Nos jogos de azar, pode-se perder ou ganhar muito dinheiro em uma noite. Na bolsa de valores, onde já investi, também. Claro que, como qualquer a atividade em sociedade, os jogos de azar devem ser regulados e fiscalizados. Mas o que acontece com cassinos e similares me lembra o discurso de pais despreparados que simplesmente falam para o filho "não pode porque não quero".
Adriano Villela
Neste penúltimo dia do ano, o jornalista Lauro Jardim publicou a informação de que mais de dois terços do Congresso ser a favor da legalização dos jogos de azar. Com tal apoio e havendo propostas neste sentido, a legalização da atividade tende a ser aprovada no próximo ano. É o que eu espero.

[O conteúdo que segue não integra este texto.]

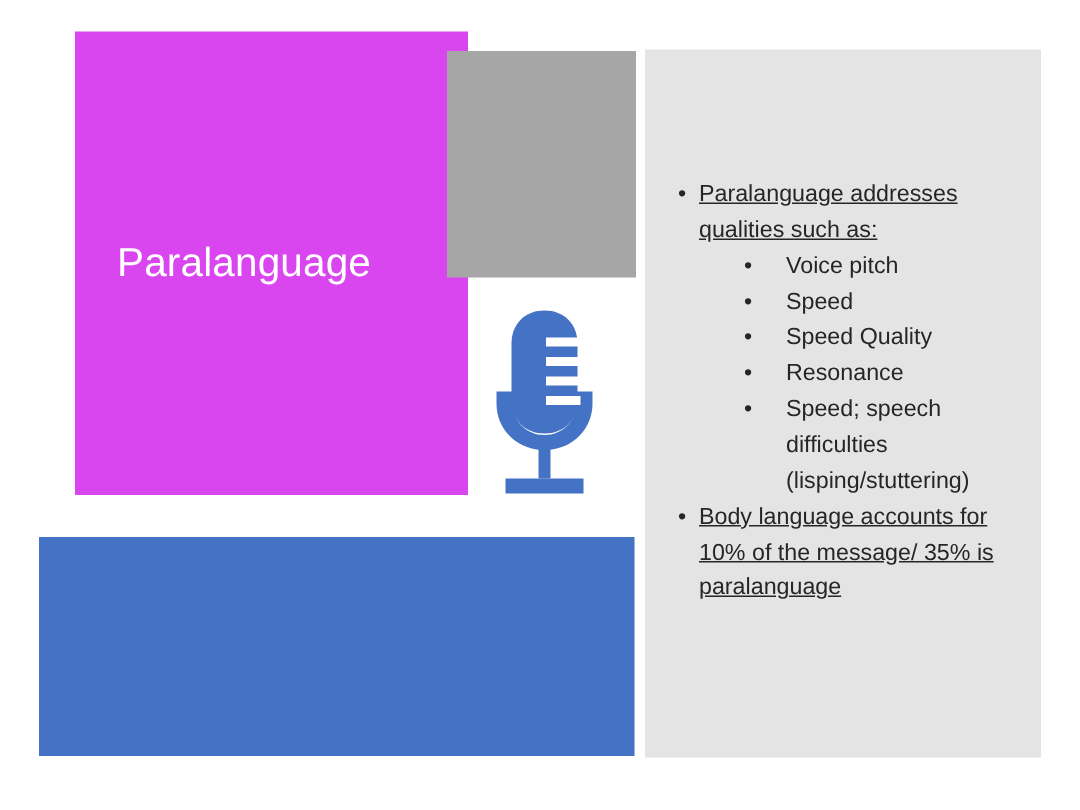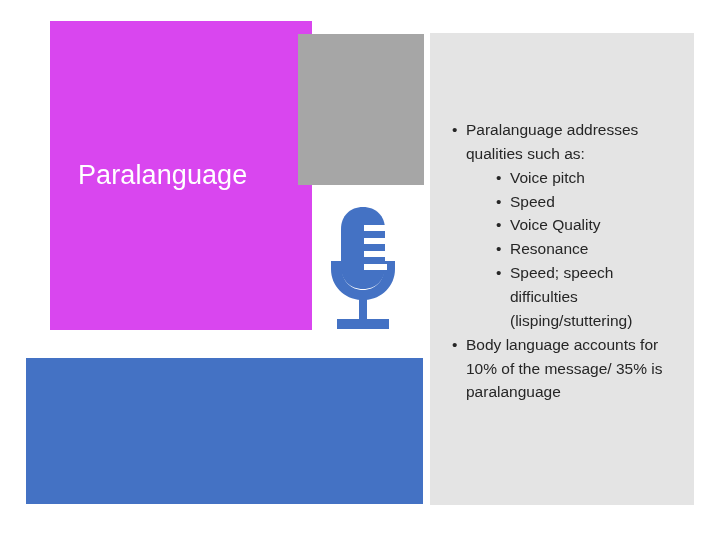--- a/index.html
+++ b/index.html
@@ -105,20 +105,21 @@
     margin: 0;
     padding: 0;
   }
   ul.lvl1 > li {
     position: relative;
     padding-left: 14px;
     margin: 0 0 0 0;
   }
   ul.lvl1 > li > .btext {
     display: block;
+    text-decoration: underline;
   }
   ul.lvl1 > li > .bullet-mark {
     position: absolute;
     left: 0;
     top: 0;
     font-size: 15.5px;
     line-height: 1.54;
   }
 
   ul.lvl2 {
@@ -132,20 +133,21 @@
   }
   ul.lvl2 > li > .bullet-mark {
     position: absolute;
     left: 0;
     top: 0;
     font-size: 15.5px;
     line-height: 1.54;
   }
   ul.lvl2 > li > .btext {
     display: block;
+    margin-left: 14px;
   }
 </style>
 </head>
 <body>
 
 <div class="slide">
 
   <div class="title-block">
     <div class="title-text">Paralanguage</div>
   </div>
@@ -187,21 +189,21 @@
           <li>
             <span class="bullet-mark">•</span>
             <span class="btext">Voice pitch</span>
           </li>
           <li>
             <span class="bullet-mark">•</span>
             <span class="btext">Speed</span>
           </li>
           <li>
             <span class="bullet-mark">•</span>
-            <span class="btext">Voice Quality</span>
+            <span class="btext">Speed Quality</span>
           </li>
           <li>
             <span class="bullet-mark">•</span>
             <span class="btext">Resonance</span>
           </li>
           <li>
             <span class="bullet-mark">•</span>
             <span class="btext">Speed; speech difficulties (lisping/stuttering)</span>
           </li>
         </ul>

Uma das versões para a vedação de cassinos no país dá conta de que a medida foi tomada por conservadorismo da família do então presidente Eurico Gaspar Dutra. O certo é que a proibição data do final da década de 40, quando não havia guerra fria, computador, televisão nem pré-sal (a Petrobrás é de 54).
Metrópoles como Salvador, com bom potencial turístico e pouca atividade industrial e portuária, tendem a ganhar investimento e postos de trabalho. Que não podem ser desprezados em tempos de 12 milhões desempregados, PIB caindo mais de 3% e pelo segundo ano seguido e governos federal, estaduais e municipais em aperto ou quebrados. Essa atividade pode e deve ser proibida, mas em nome de algo igualmente relevante, não por capricho de uma primeira-dama do passado.
No caso das drogas,que também é alvo de movimentos pró-legalização, há uma argumentação do potencial viciante e de danos a saúde de determinados entorpecentes. Mesmo assim, a questão é polêmica, diante do argumento que o alcool e a nicotina também pode ter consequências semelhantes. Quanto aos jogos de azar, sequer o argumento da saúde existe.
Nos jogos de azar, pode-se perder ou ganhar muito dinheiro em uma noite. Na bolsa de valores, onde já investi, também. Há fraudes, subornos,sonegação, lavagem de dinheiro. Como quase todas as atividades empresariais, infelizmente. Claro que, como qualquer a atividade em sociedade, os jogos de azar devem ser regulados e fiscalizados. Aqueles que cometerem desvios devem responder pelos seus atos sem reclamar da simplicidade da ceia na cadeia. Mas o que acontece com cassinos e similares me lembra o discurso de pais despreparados que simplesmente falam para o filho "não pode porque não quero".